1935年的深秋,一位来自《申报》的特派记者踏上了西安的土地,心中充满了对这座古城的无限憧憬。作为首次造访,他怀揣着兴奋与好奇,漫步在西安的街头巷尾,探寻着历史的痕迹与现代的脉动。西安的钟楼高耸入云,仿佛是时间的守护者,让人不禁仰望;碑林中的石碑林立,每一块都承载着千年的文化底蕴,令人叹为观止;而南院门的繁华,则让他感受到了西安作为西北重镇的现代气息。

然而,在这份兴奋与好奇之中,这位深怀忧患意识的记者也敏锐地察觉到了西安城内的一些问题,这些问题在其他人的游记中鲜有提及,却为他的游记增添了几分独特的深度与厚重。
记者首先来到了西安的标志性建筑——钟楼。这座始建于明洪武十七年的古建筑,原位于长安城西隅,后移至城中心,成为三层高楼,高十余丈。民国初年,楼上曾悬有巨钟,报告时间,还曾设过天文馆,后改为讲演厅。如今,虽有军队驻守,禁止游览,但那前朝的雄伟建筑依然高耸入云,让人心生敬意。
离开钟楼,记者向东行进,来到了唐时所建的开元寺。这座曾经的古刹如今已倾颓,新筑的房屋却成了资本主义制度下的妓院,让人不禁感叹历史的沧桑巨变。随后,他乘坐洋车,经过正在修筑的东大街(后改称中山大街),目睹了工人们忙碌的身影和压路机轰鸣的声音,感受到了这座城市在现代化进程中的脉动。
继续前行,记者来到了卧龙寺。
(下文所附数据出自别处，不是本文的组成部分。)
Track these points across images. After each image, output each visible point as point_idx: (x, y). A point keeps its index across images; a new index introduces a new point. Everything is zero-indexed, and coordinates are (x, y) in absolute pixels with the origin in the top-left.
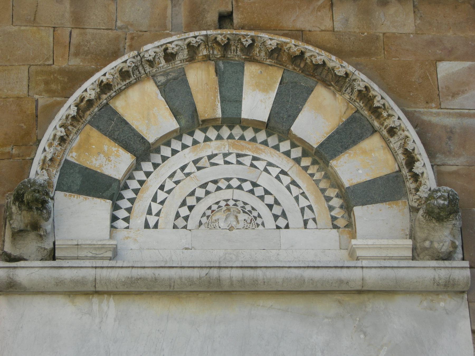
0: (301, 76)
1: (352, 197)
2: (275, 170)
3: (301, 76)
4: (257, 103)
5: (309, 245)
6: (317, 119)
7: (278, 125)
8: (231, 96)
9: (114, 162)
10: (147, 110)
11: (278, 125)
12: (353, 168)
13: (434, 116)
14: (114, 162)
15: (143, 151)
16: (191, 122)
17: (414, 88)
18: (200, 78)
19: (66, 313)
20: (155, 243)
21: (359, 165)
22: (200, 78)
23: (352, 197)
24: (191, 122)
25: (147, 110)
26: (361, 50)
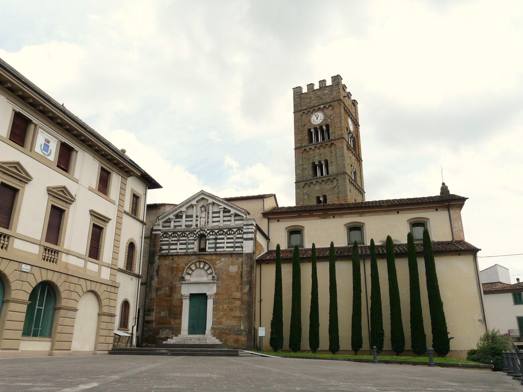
0: (205, 263)
1: (209, 274)
2: (203, 272)
3: (205, 263)
4: (202, 266)
5: (205, 279)
6: (206, 268)
7: (203, 268)
8: (200, 266)
9: (190, 272)
10: (193, 267)
11: (203, 268)
12: (209, 272)
13: (216, 267)
14: (190, 272)
15: (193, 271)
16: (197, 268)
17: (214, 264)
18: (197, 264)
19: (186, 285)
20: (193, 279)
21: (209, 272)
22: (197, 264)
23: (209, 274)
24: (197, 268)
25: (193, 267)
26: (211, 260)
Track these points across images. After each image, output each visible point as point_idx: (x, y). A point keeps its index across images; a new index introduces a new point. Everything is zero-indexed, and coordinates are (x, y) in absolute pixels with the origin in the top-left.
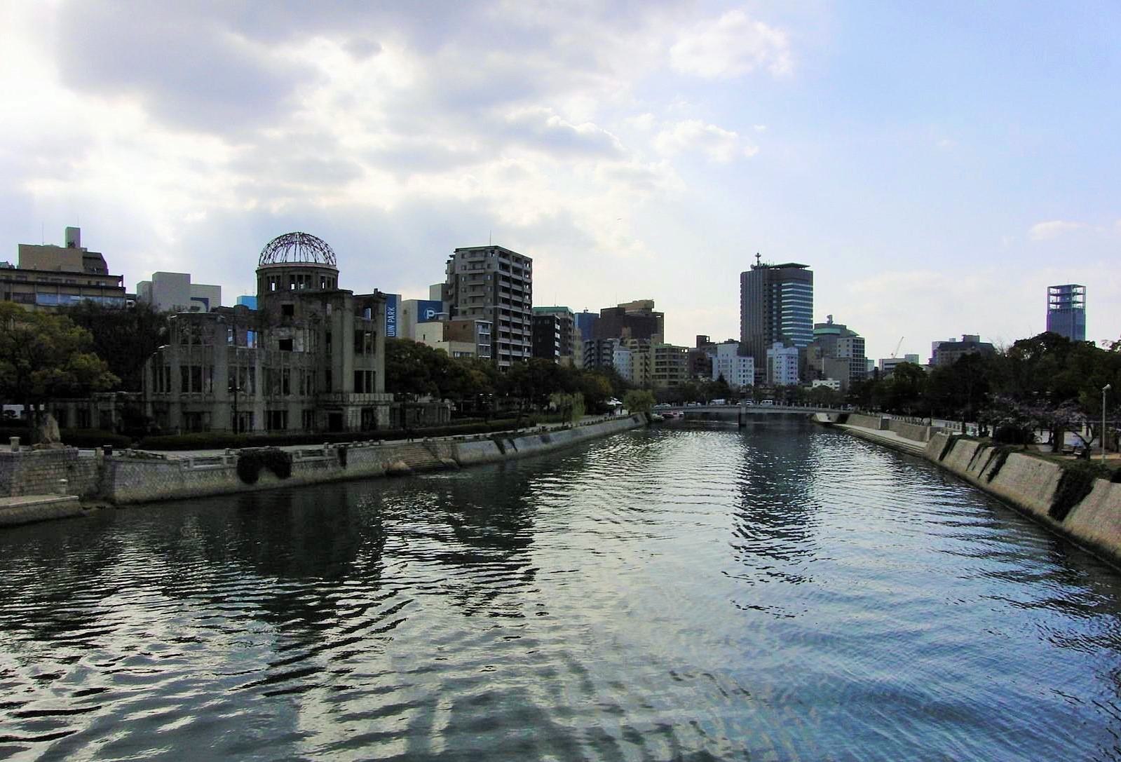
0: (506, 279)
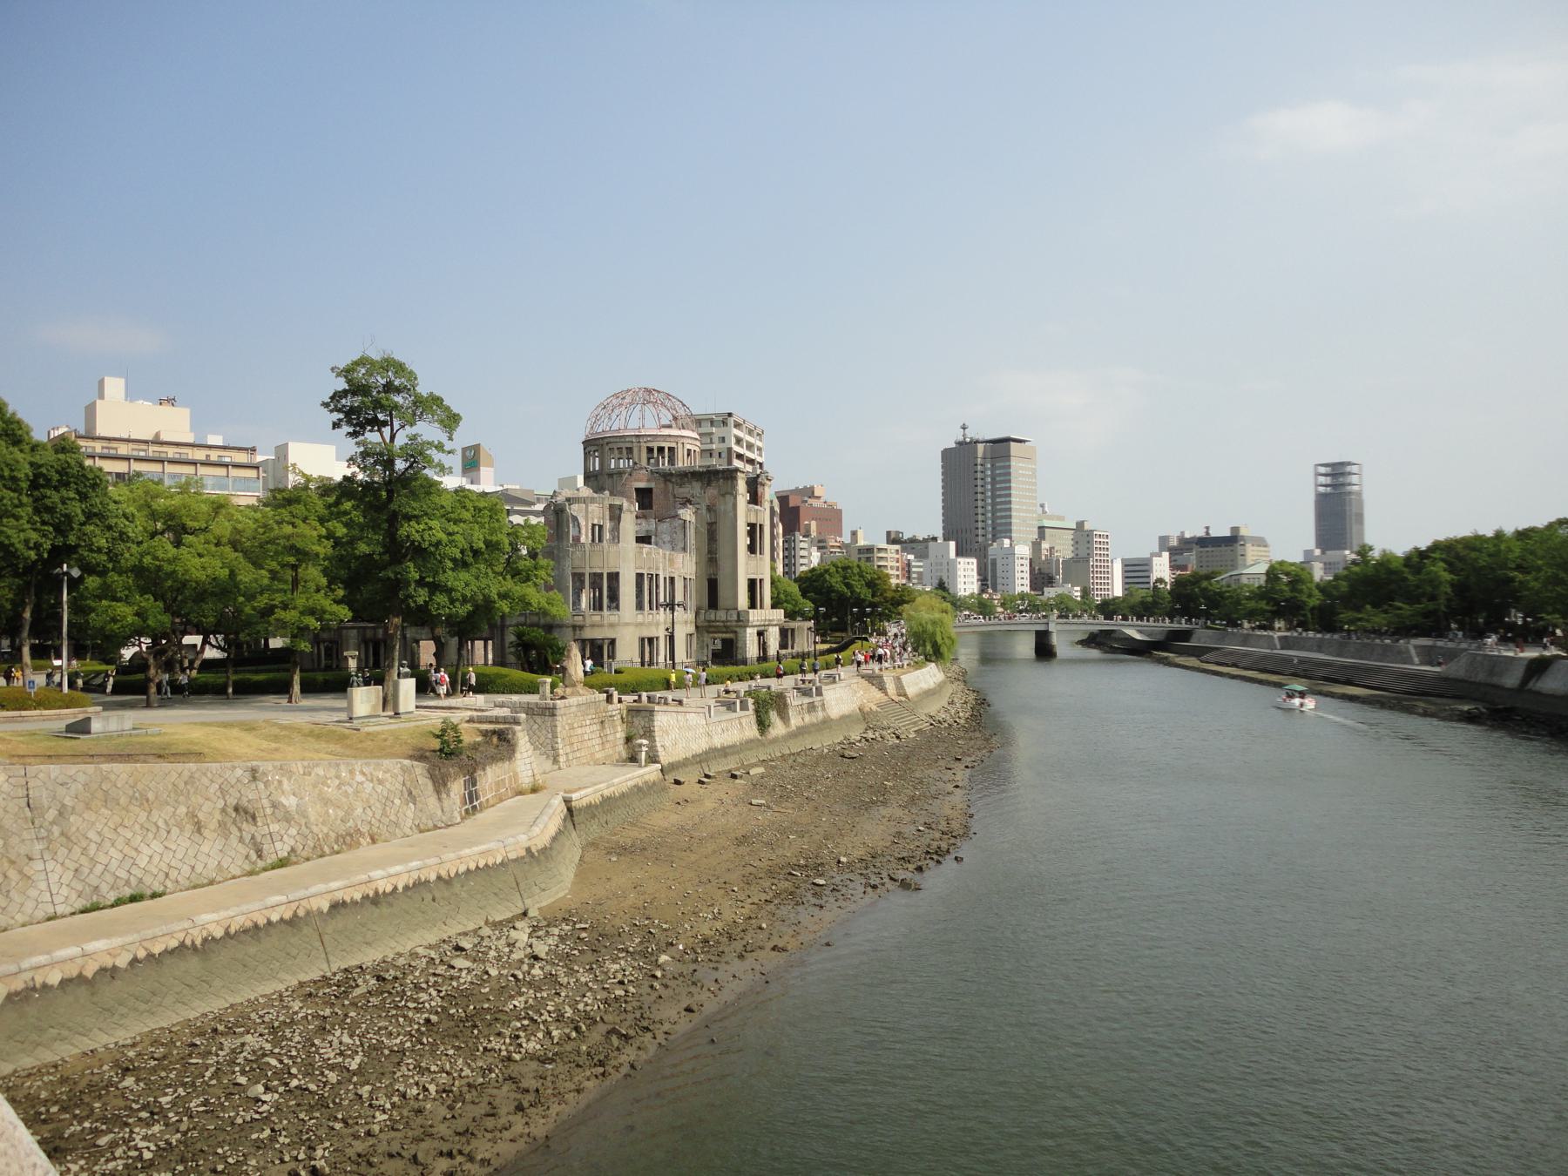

这座始建于隋代的古寺,起初名为福应禅院,后因院内有吴道子所画的观音像碑而改名观音寺,再因宋朝有个和尚长住寺内,被老百姓称为“卧龙”,故宋太宗将其改名“卧龙寺”。寺内堂皇富丽,正殿内菩萨塑像栩栩如生,方丈室陈设优雅,让人流连忘返。
从卧龙寺向西,不久便来到了文庙与碑林。文庙中古柏参天,殿宇宏敞,而碑林则是唐国子监的故址,汇聚了历代书法家的杰作。碑林内共分十一区,除一区为管理室外,其余十区均装嵌着大大小小的石碑,琳琅满目,令人叹为观止。
在探访古迹的同时,记者也注意到了西安城内的一些不良现象。其中,鸦片馆的泛滥尤为严重。这些鸦片馆隐藏在城市的角落,如同毒瘤一般侵蚀着这座古城的肌体。记者在游记中虽未直接描述鸦片馆的具体场景,但从他忧虑的笔触中不难感受到这一问题的严重性。
此外,记者还观察到了城市管理中的一些不足。如碑林内房屋古旧、低矮狭窄,窗户细小,光线微弱;石碑装置错乱无章,空广处长有乱草,随地撒着尿屎,奇臭难闻。这些细节反映了当时城市管理中的疏漏与不足,也让人对这座古城的未来充满了忧虑。
经过南大街,记者向西走到了南院门。这里的马路宽阔平坦,较为整洁;行人道上的槐树荫下,人们悠闲地徘徊观顾,享受着这份难得的舒适与宁静。全街各种各样的商店琳琅满目,比其他街道更为繁盛。然而,在这份繁华背后,记者也不禁陷入了深思:这座古城在现代化进程中究竟应该如何平衡发展与保护?如何避免重蹈覆辙,让历史的辉煌得以延续?

此次西安之行,让记者收获颇丰。他不仅领略了古都的辉煌与沧桑,也深刻感受到了城市发展中的问题与挑战。这篇名为《长安巡礼》的游记,不仅记录了他的所见所闻所感,更成为了一份珍贵的历史资料,让我们得以窥见民国时期西安的真实面貌。